Maskapai Penerbangan, PT Garuda Indonesia (Persero) Tbk (GIAA) tampaknya sangat terpukul sekali dengan adanya Pandemi Covid-19. Dengan adanya beberapa faktor mulai dari Covid-19, Penerapan PSBB dan kondisi new normal, membuat Perseroan mengalami penurunan kapasitas guna menyesuaikan tren demand yang terjadi saat ini
Laporan terakhir perusahaan menggungkapkan, hingga Agustus 2020, terdapat penurunan pada trafik yang diangkut oleh Perseroan baik untuk penumpang maupun kargo diangkut masing-masing sebesar 72% dan 50% dibandingkan dengan tahun lalu. Disamping itu, Perseroan juga mengalami penurunan produksi domestik sebesar 55% dan internasional sebesar 88% dari tahun lalu.
Situasi ini tentunya sangat memukul perusahaan-perusahaan di Indonesia salah satunya perusahaan Garuda Indonesia dalam menjalankan roda usahanya karena biaya produksi yang kian membengkak, dan tingginya tidak adanya penghasilan membuat perusahaan Garuda Indonesia mengalami kerugian yag sangat besar.
Kondisi keuangan Garuda Indonesia saat ini mempunyai ekuitas negatif sebesar 2,8 miliar dollar AS atau sekitar Rp 40 triliun per September 2021. Berarti, perusahaan mempunyai utang yang lebih besar dibandingkan asetnya. Liabilitas atau kewajiban Garuda Indonesia mencapai 9,8 miliar dollar AS, sedangkan asetnya hanya sebesar 6,9 miliar dollar AS. Neraca Garuda sekarang mengalami negatif ekuitas 2,8 miliar dollar AS.
Penurunan pendapatan dipengaruhi oleh anjloknya jumlah penumpang. Keadaan ini membuat Garuda merugi. Pada kuartal III 2020, emiten berkode GIAA tersebut mengalami rugi bersih sebesar US$ 1,07 miliar atau Rp 16,03 triliun.

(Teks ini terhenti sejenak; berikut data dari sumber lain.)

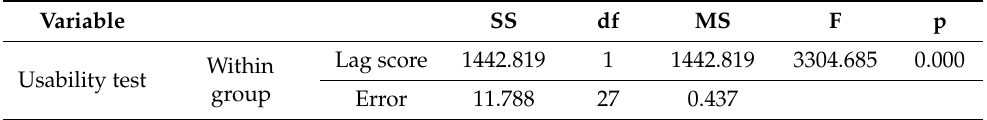
Table 4. Statistical significance of repeated measurement variance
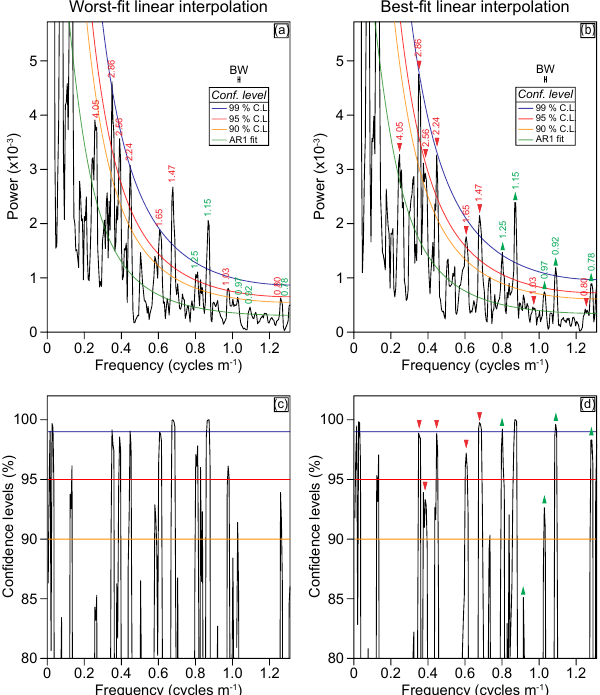
Figure A2. Comparison of spectra of the resampled time series for the worst-fit case ( a and c ) and for the best-fit case ( b and d ). Spec- tra (a) and (b) are calculated using the 2 π multi-taper method with confidence levels calculated using the method of Mann and Lees (1996) with a Tukey’s end-point rule (Meyers, 2014). Panels (c) and (d) show the confidence levels compared to a red noise. Red ar- rows indicate the frequency at which powers and confidence levels decrease from the worst-fit case to the best-fit case. Green arrows display the opposite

Meski belum memberikan laporan pembukuan hingga kuartal IV 2020, dalam laporan terakhir menggambarkan rata-rata pendapatan Garuda hanya 60 persen dalam setahun. Tahun lalu, pendapatan perusahaan masih ditopang dari sisi pergerakan penumpang pada Januari-Februari atau saat pandemi Covid-19 belum masuk ke Indonesia.
Tak bisa bertumpu pada bisnis penumpang reguler, Garuda sebetulnya telah berbelok mengandalkan penerbangan kargo dan certer. Namun, upaya pun tak cukup menolong keuangan perusahaan.
Garuda akhirnya melakukan sejumlah efisiensi, termasuk memangkas jumlah karyawan. Manajemen perusahaan telah mengurangi lebih dari 20 persen karyawan sejak pandemi Covid-19. Pengurangan dilakukan dalam skema pensiun dini dan percepatan masa kontrak.
Kondisi pandemi yang terjadi yang mengakibatkan kodnsis neraca keuangan yang dialami oleh Garuda Indonesia menjadi tidak sehat ditambah keputusan-keputasan bisnis yang dilakukan sebelumnya membuat adanya ancaman kepailidan yang akan terjadi pada Garuda Indonesia namun demikian karena Garuda Indonesia adalah salah satu BUMN negara maka harus adanya penyelamatan terhadap perusahaan tersebut dengan cara merestukturisasi perusahaan tersebut dari pengelolaan hulu ke hilir.